◆ TASK ITEM ◆
Give the records again in full, exactly as they appear, but without the pictures.
Top of AVAILABLE RECORDS
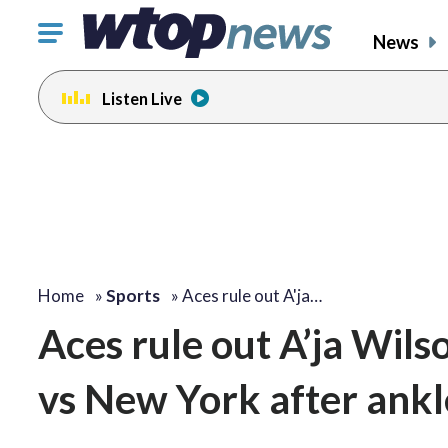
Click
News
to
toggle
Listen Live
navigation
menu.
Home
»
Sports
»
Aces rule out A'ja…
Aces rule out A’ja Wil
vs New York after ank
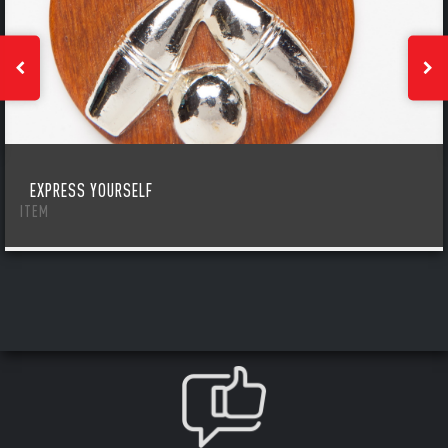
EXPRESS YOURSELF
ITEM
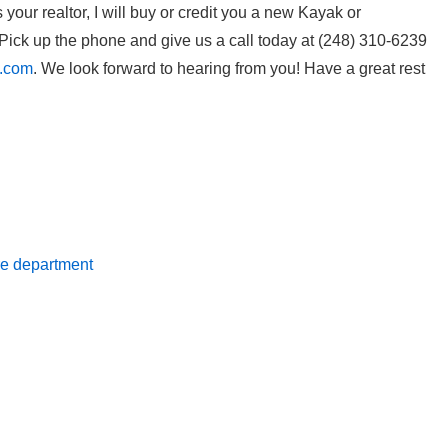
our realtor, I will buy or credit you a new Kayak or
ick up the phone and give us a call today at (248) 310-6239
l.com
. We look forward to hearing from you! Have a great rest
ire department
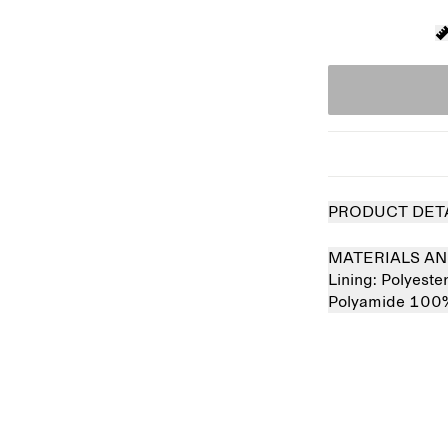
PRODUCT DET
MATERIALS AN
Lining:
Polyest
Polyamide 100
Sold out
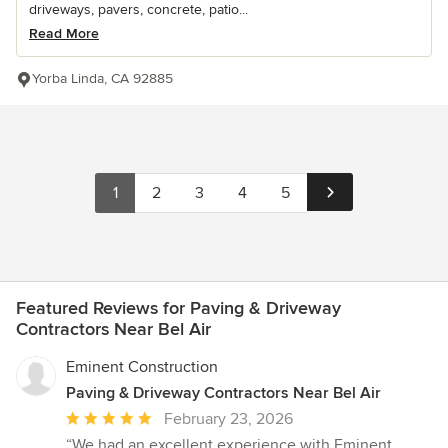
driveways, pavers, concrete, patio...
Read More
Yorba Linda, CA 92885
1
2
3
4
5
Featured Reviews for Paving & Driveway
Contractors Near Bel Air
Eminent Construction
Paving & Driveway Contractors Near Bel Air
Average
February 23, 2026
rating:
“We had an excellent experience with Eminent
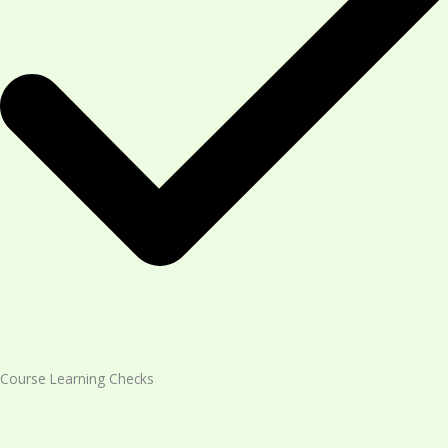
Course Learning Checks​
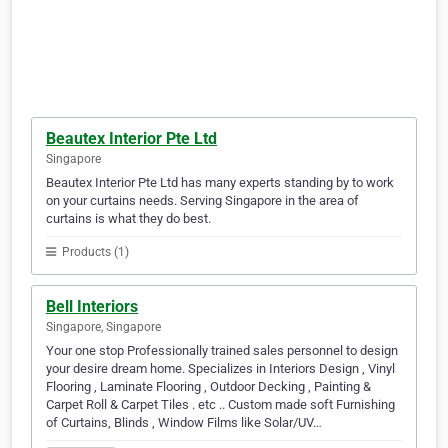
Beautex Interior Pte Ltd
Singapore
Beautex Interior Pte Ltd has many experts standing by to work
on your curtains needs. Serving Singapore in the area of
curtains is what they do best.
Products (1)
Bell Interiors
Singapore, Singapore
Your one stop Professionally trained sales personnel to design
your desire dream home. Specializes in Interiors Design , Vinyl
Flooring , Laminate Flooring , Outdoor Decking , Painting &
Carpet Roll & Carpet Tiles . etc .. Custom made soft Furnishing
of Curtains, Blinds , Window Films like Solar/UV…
Bottom of AVAILABLE RECORDS
◆ TASK OUTPUT ◆
Click
News
to
toggle
Listen Live
navigation
menu.
Home
»
Sports
»
Aces rule out A'ja…
Aces rule out A’ja Wil
vs New York after ank
EXPRESS YOURSELF
ITEM
our realtor, I will buy or credit you a new Kayak or
ick up the phone and give us a call today at (248) 310-6239
l.com
. We look forward to hearing from you! Have a great rest
ire department
PRODUCT DET
MATERIALS AN
Lining:
Polyest
Polyamide 100
Sold out
driveways, pavers, concrete, patio...
Read More
Yorba Linda, CA 92885
1
2
3
4
5
Featured Reviews for Paving & Driveway
Contractors Near Bel Air
Eminent Construction
Paving & Driveway Contractors Near Bel Air
Average
February 23, 2026
rating:
“We had an excellent experience with Eminent
Course Learning Checks​
Beautex Interior Pte Ltd
Singapore
Beautex Interior Pte Ltd has many experts standing by to work
on your curtains needs. Serving Singapore in the area of
curtains is what they do best.
Products (1)
Bell Interiors
Singapore, Singapore
Your one stop Professionally trained sales personnel to design
your desire dream home. Specializes in Interiors Design , Vinyl
Flooring , Laminate Flooring , Outdoor Decking , Painting &
Carpet Roll & Carpet Tiles . etc .. Custom made soft Furnishing
of Curtains, Blinds , Window Films like Solar/UV…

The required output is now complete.